Exercise instructions:
Count up the lines in the following listing that hold the word "output", then give only that count.

Data for the task:

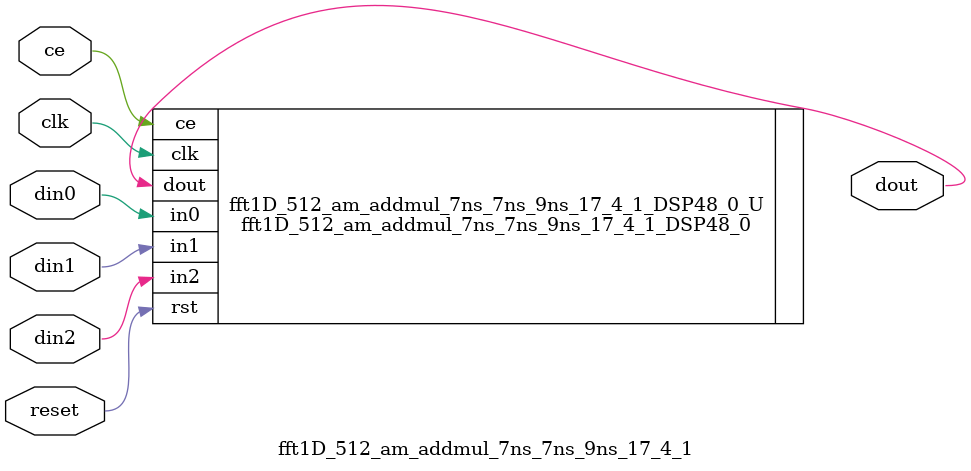
<source format=v>
module fft1D_512_am_addmul_7ns_7ns_9ns_17_4_1(clk,reset,ce,din0,din1,din2,dout); 
parameter ID = 32'd1;
parameter NUM_STAGE = 32'd1;
parameter din0_WIDTH = 32'd1;
parameter din1_WIDTH = 32'd1;
parameter din2_WIDTH = 32'd1;
parameter dout_WIDTH = 32'd1;
input clk;
input reset;
input ce;
input[din0_WIDTH - 1:0] din0;
input[din1_WIDTH - 1:0] din1;
input[din2_WIDTH - 1:0] din2;
output[dout_WIDTH - 1:0] dout;
fft1D_512_am_addmul_7ns_7ns_9ns_17_4_1_DSP48_0 fft1D_512_am_addmul_7ns_7ns_9ns_17_4_1_DSP48_0_U(.clk( clk ),.rst( reset ),.ce( ce ),.in0( din0 ),.in1( din1 ),.in2( din2 ),.dout( dout ));
endmodule
</source>
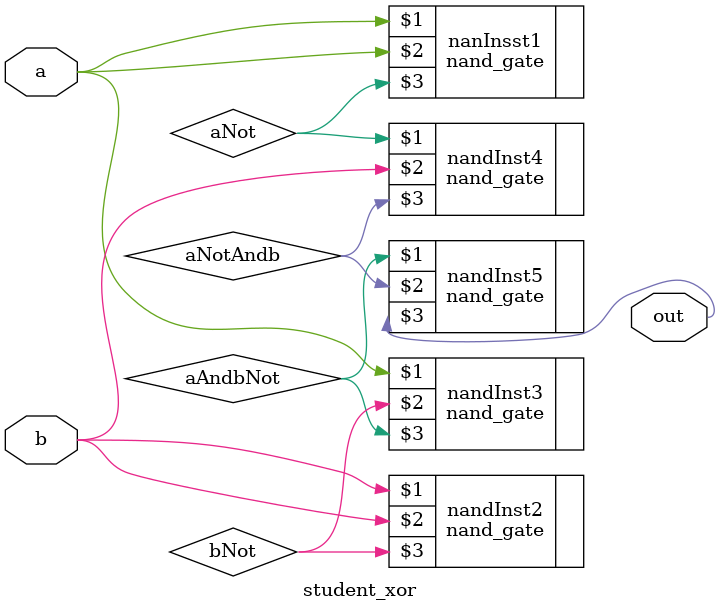
<source format=v>
module student_xor (input a, b, output out);
    /*
    * Develop your solution here.
    * You can use NAND (nand_gate) or any gate you've already created
    * (student_xyz).
    * Please don't use built-in versions of the gate you are modeling.
    */
    wire aNot, bNot, aAndbNot, aNotAndb;

    nand_gate nanInsst1 (a, a, aNot);
    nand_gate nandInst2 (b, b, bNot);
    nand_gate nandInst3 (a, bNot, aAndbNot);
    nand_gate nandInst4 (aNot, b, aNotAndb);
    nand_gate nandInst5 (aAndbNot, aNotAndb, out);
endmodule

</source>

Answer to this exercise:
2